**QUOTED PASSAGE**:
----------
Friday, September 15, 2006
Any med for your girl to be happy!

A few people dropped me a note to encourage me to keep blogging and it's nice to have me back. So thanks. It's good to be in the habit again.

And a few of those few people were inspired enough by my list of 69 weird things a few posts back to come up with their own. Lauren, nervy girl, even posted hers. (I'll warn you though, one or two of them are items I'd have preferred not to know. Honestly, Laur... the balance beam? Your journey into womanhood began on the balance beam?)

So Ferguson, who is not quite so easy to impress and demands nothing less than my firstfruits and best efforts (and came up with 69 of her own items in less than two hours... let me assure you... this chick is straight-up freaky), laid down the gauntlet: 69 more items, bucko-me-lad, but this time do pet peeves.

We're all friends here, right? All judgements aside, here they are. 69 pet peeves from yours truly, snotty-style:

  1. Misuse of the word "literally". As David Cross pointed out in a comedy bit, you can't kinda f#%* that one up. You either get it right or you're someone who's asking for ridicule. ("I literally lost my mind when she said that!" Really, buddy? Your brain fell out of your ear and into a gutter when she said that? Literally?)

  2. Prescription drug companies that advertise on television.

  3. Thin people that complain about their weight. Especially when they complain to overweight people.

  4. MySpace.

  5. Pro-life ads that show eviscerated fetuses.

  6. System Of A Down. Also, The Cure. Also, Blues Traveller.

  7. 99% of reality television. ("We've gathered 20 professional knitters from all over the country. At the end of this 15 week interview, only one will remain. Who will be... the Ultimate Knitter?")

  8. Hummers. (Er. The ones people drive.)

  9. "Well, college isn't for everyone."

  10. Spam and fax marketing and telemarketing. I know, big surprise. (Mind you, I love telemarketers, I just hate what they do. I have no problem probing into their lives for hours on end.)

  11. The guys that walk up to your table to sell you a rose while you're out with a lady you're trying to impress.

  12. The "C" word.

  13. Political campaign commercials that try to win you over by appealing to your hatred of rich people.

  14. Parents that address their children's maniac behavior in public by giving them sugar and caffeine.

  15. Every James Bond movie of the last 20 years.

  16. Cross-walkers that refuse to hurry the hell up when they're halfway across the street, the Don't Walk sign is lit, and you're sitting in your car with a green light.

  17. 5MB+ email attachments.

  18. "Rad".

  19. Comic book geeks that live up to the stereotype of comic book geeks.

  20. Pointing to your own ignorance as evidence of God's perfection. "Only God knows the answer to that one and I don't think like God does, so I'll never know and I ain't gonna waste my time tryin'! But I guess thats what makes God awesome!"

  21. Overweight, obnoxious, hawaiian shirt-wearing morning DJs.

  22. Fraternities and sororities.

  23. "Could you draw this for me? Seriously, it'll take you five minutes."
----------
**TASK OBJECTIVE**:
Shorten the paragraph of the blog post above that begins "So Ferguson, who is not quite so easy to impress" to one or two sentences, keeping its main facts.

**RECORD SET**:
----------
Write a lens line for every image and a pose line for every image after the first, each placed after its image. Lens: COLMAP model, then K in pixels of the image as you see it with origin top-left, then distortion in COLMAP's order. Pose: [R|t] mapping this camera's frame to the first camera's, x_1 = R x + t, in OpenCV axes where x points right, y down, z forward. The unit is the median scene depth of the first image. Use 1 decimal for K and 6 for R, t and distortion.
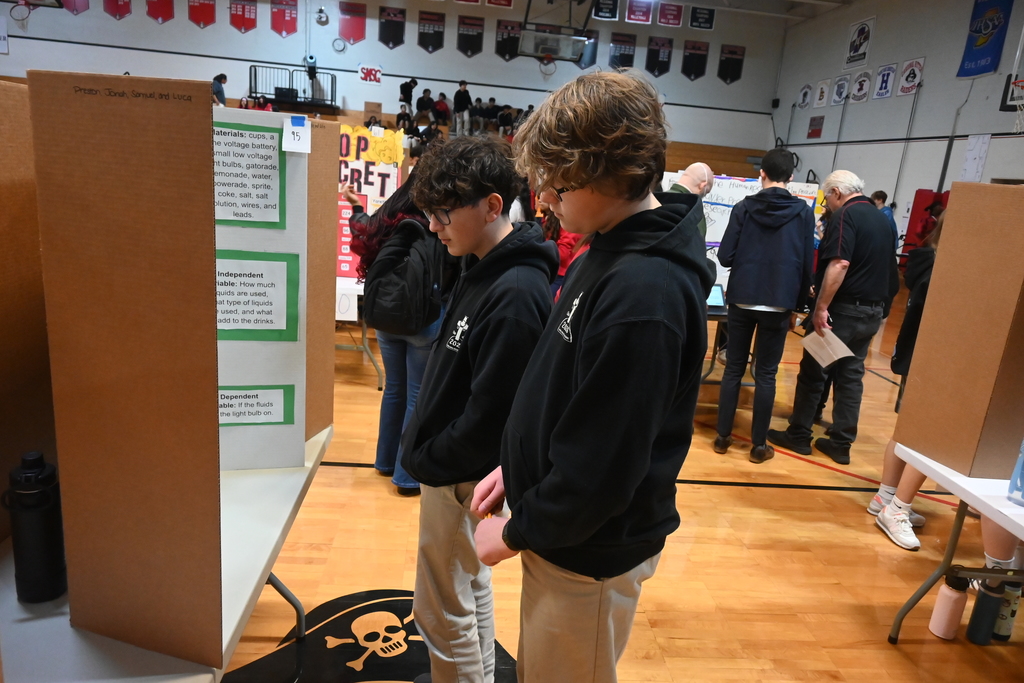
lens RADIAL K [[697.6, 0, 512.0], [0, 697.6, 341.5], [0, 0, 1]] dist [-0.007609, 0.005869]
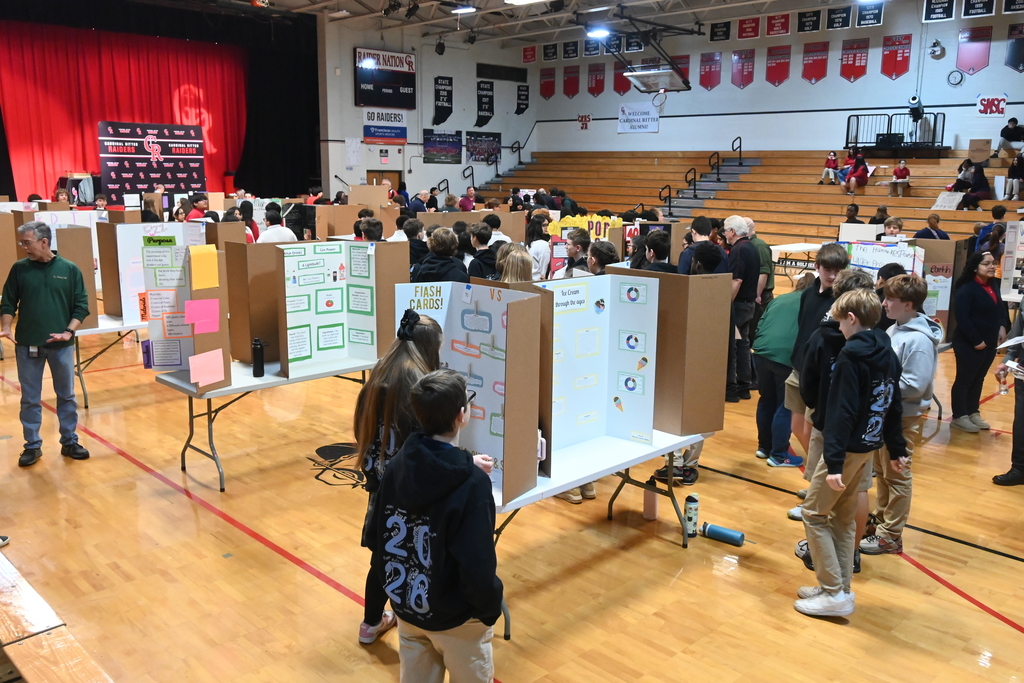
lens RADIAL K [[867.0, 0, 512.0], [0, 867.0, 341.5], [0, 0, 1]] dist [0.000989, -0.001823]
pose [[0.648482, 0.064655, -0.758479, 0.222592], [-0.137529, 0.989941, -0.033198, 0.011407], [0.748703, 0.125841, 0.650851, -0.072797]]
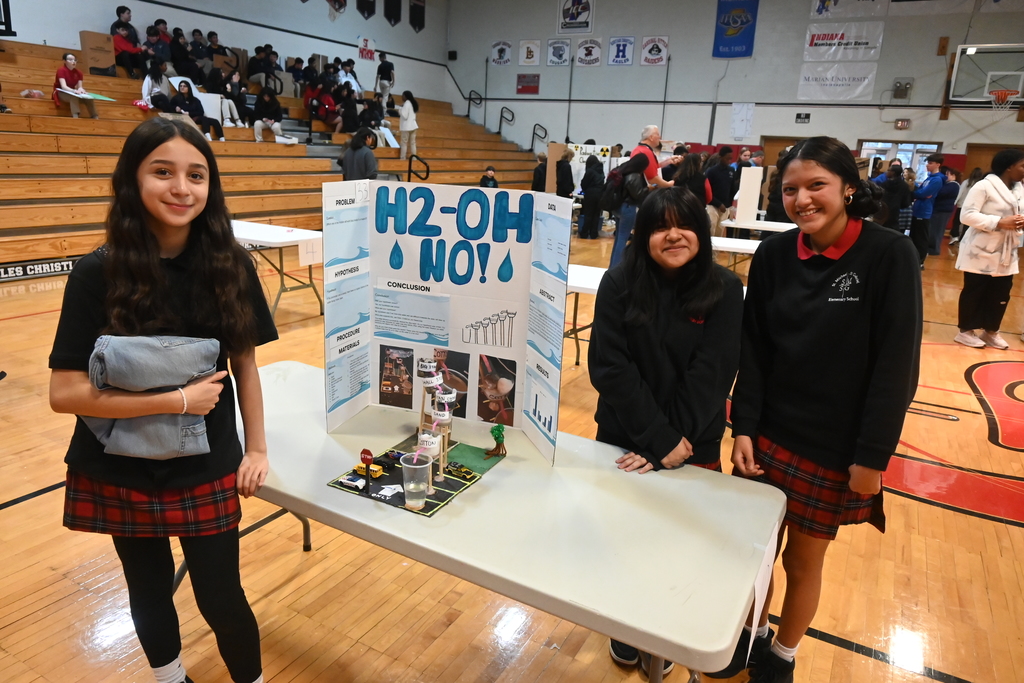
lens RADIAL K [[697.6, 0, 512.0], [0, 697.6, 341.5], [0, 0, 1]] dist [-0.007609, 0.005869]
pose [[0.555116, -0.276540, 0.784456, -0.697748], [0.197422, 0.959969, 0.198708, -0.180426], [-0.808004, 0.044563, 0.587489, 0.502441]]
----------
**EXERCISE RESPONSE**:
Ferguson, who is hard to impress and expects the writer's best efforts, came up with 69 items of her own in under two hours. She then challenged the writer to list 69 more items, this time pet peeves.